With a single prompt, you cannot check or correct intermediate results:

Single prompt:  Extract → Validate → Summarise → Format  (all in one)

If extraction fails silently — everything downstream is wrong.
You only discover the error at the very end.

The Solution: Multi-Step Chains

Break complex tasks into discrete, verifiable steps. Each step has a single responsibility.

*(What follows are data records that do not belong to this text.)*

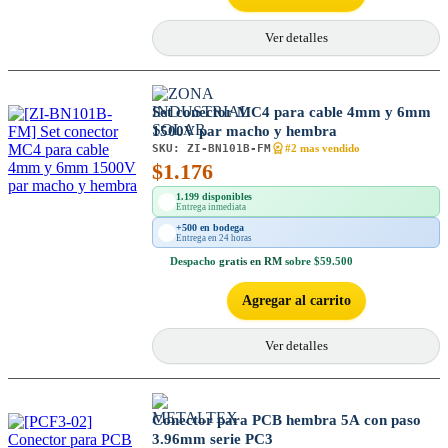
Ver detalles
Set conector MC4 para cable 4mm y 6mm
1500V par macho y hembra
SKU:
ZI-BN101B-FM
#2 mas vendido
$
1.176
1.199 disponibles
Entrega inmediata
+500 en bodega
Entrega en 24 horas
Despacho
gratis en RM
sobre $59.500
Agregar al carrito
Ver detalles
Conector para PCB hembra 5A con paso
3.96mm serie PC3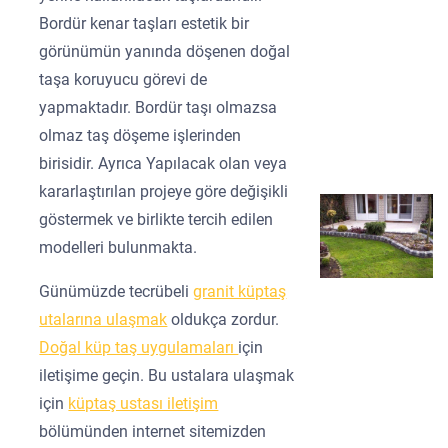
Bordür kenar taşları estetik bir
görünümün yanında döşenen doğal
taşa koruyucu görevi de
yapmaktadır. Bordür taşı olmazsa
olmaz taş döşeme işlerinden
birisidir. Ayrıca Yapılacak olan veya
kararlaştırılan projeye göre değişikli
göstermek ve birlikte tercih edilen
modelleri bulunmakta.
Günümüzde tecrübeli
granit küptaş
utalarına ulaşmak
oldukça zordur.
Doğal küp taş uygulamaları
için
iletişime geçin. Bu ustalara ulaşmak
için
küptaş ustası iletişim
bölümünden internet sitemizden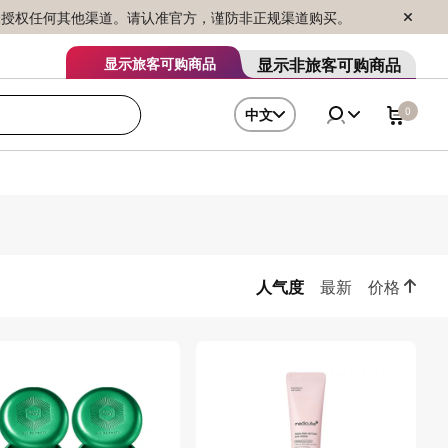
序销售，未授权任何其他渠道。请认准官方，谨防非正规渠道购买。
显示非旅客可购商品
显示旅客可购商品
0
中文
人气度
最新
价格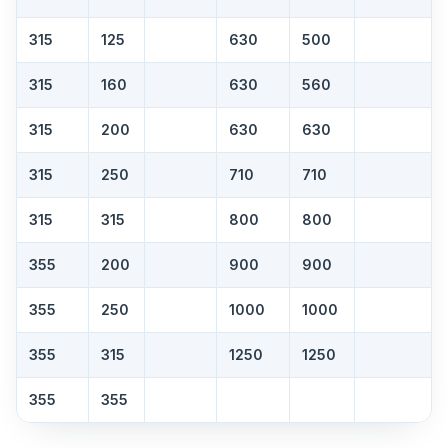
315
125
630
500
315
160
630
560
315
200
630
630
315
250
710
710
315
315
800
800
355
200
900
900
355
250
1000
1000
355
315
1250
1250
355
355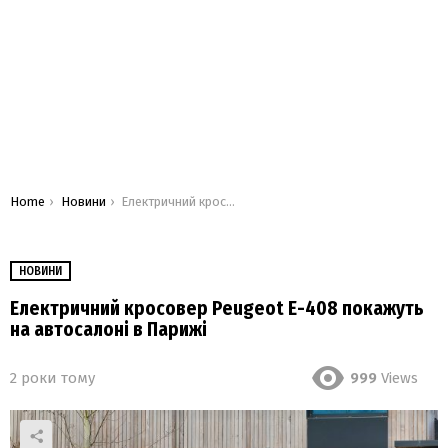
You are here:
Home
Новини
Електричний кросовер Peugeot E-408 покажуть на автосалоні в Парижі
НОВИНИ
Електричний кросовер Peugeot E-408 покажуть
на автосалоні в Парижі
2 роки тому
999
Views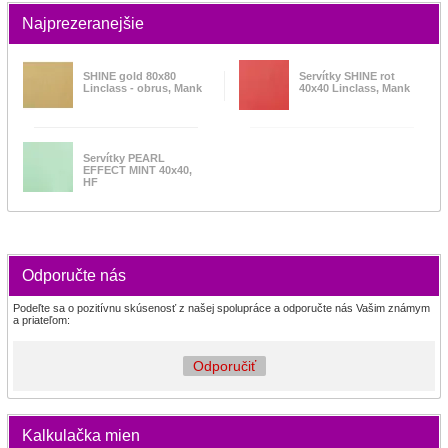
Najprezeranejšie
SHINE gold 80x80
Servítky SHINE rot
Linclass - obrus, Mank
40x40 Linclass, Mank
Servítky PEARL
EFFECT MINT 40x40,
HF
Odporučte nás
Podeľte sa o pozitívnu skúsenosť z našej spolupráce a odporučte nás Vašim známym
a priateľom:
Odporučiť
Kalkulačka mien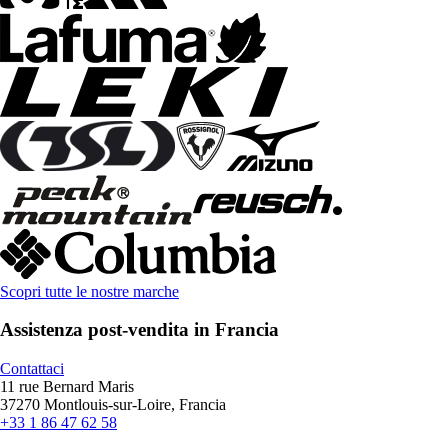
Scopri tutte le nostre marche
Assistenza post-vendita in Francia
Contattaci
11 rue Bernard Maris
37270 Montlouis-sur-Loire, Francia
+33 1 86 47 62 58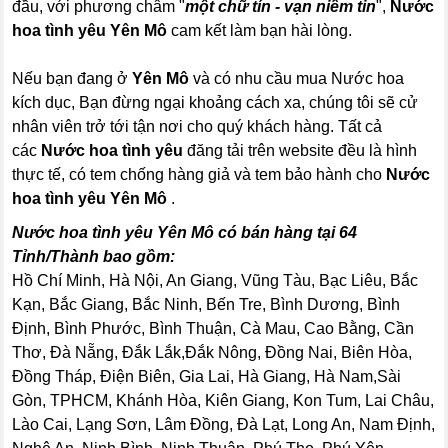
đầu, với phương châm "
một chữ tín - vạn niềm tin
",
Nước
hoa tình yêu
Yên Mô
cam kết làm bạn hài lòng.
Nếu bạn đang ở
Yên Mô
và có nhu cầu mua Nước hoa
kích dục, Bạn đừng ngại khoảng cách xa, chúng tôi sẽ cử
nhân viên trở tới tận nơi cho quý khách hàng. Tất cả
các
Nước hoa tình yêu
đăng tải trên website đều là hình
thực tế, có tem chống hàng giả và tem bảo hành cho
Nước
hoa tình yêu
Yên Mô
.
Nước hoa tình yêu Yên Mô có bán hàng tại 64
Tỉnh/Thành bao gồm:
Hồ Chí Minh, Hà Nội, An Giang, Vũng Tàu, Bạc Liêu, Bắc
Kạn, Bắc Giang, Bắc Ninh, Bến Tre, Bình Dương, Bình
Định, Bình Phước, Bình Thuận, Cà Mau, Cao Bằng, Cần
Thơ, Đà Nẵng, Đắk Lắk,Đắk Nông, Đồng Nai, Biên Hòa,
Đồng Tháp, Điện Biên, Gia Lai, Hà Giang, Hà Nam,Sài
Gòn, TPHCM, Khánh Hòa, Kiên Giang, Kon Tum, Lai Châu,
Lào Cai, Lạng Sơn, Lâm Đồng, Đà Lạt, Long An, Nam Định,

Step 1: Extract financial figures  →  validate output schema
Step 2: Compare with reference → validate discrepancy list
Step 3: Generate summary → validate word count / format
Step 4: Format as JSON report → validate against Pydantic schema

Benefits:

  • Each step can be tested independently
  • Errors are caught early before they propagate
  • Steps can be run in parallel where possible
  • Easier to debug (you know exactly which step failed)

Common Mistakes

Common Mistakes
  1. Adding more instructions when it fails — if a single prompt fails, adding more instructions makes the context overload worse. Break it into steps instead.
  2. Not validating intermediate outputs — always validate each step’s output with a schema or assertion before passing to the next step.
  3. Over-chaining simple tasks — chains add latency and complexity. Use a single prompt for truly simple tasks.

Quick Quiz

Test Your Understanding

Q1. What does the paper "Lost in the Middle" (Liu et al., 2023) show about LLM context handling?
A1. Models attend more strongly to the beginning and end of long contexts, and often miss important information placed in the middle.

Q2. Name two benefits of breaking a complex task into a chain of steps.
A2. Any two of: early error detection, independent testing of each step, ability to run steps in parallel, easier debugging.

Q3. When is it NOT worth using a chain?
A3. For simple, single-responsibility tasks where a single prompt clearly works. Over-engineering adds latency and complexity.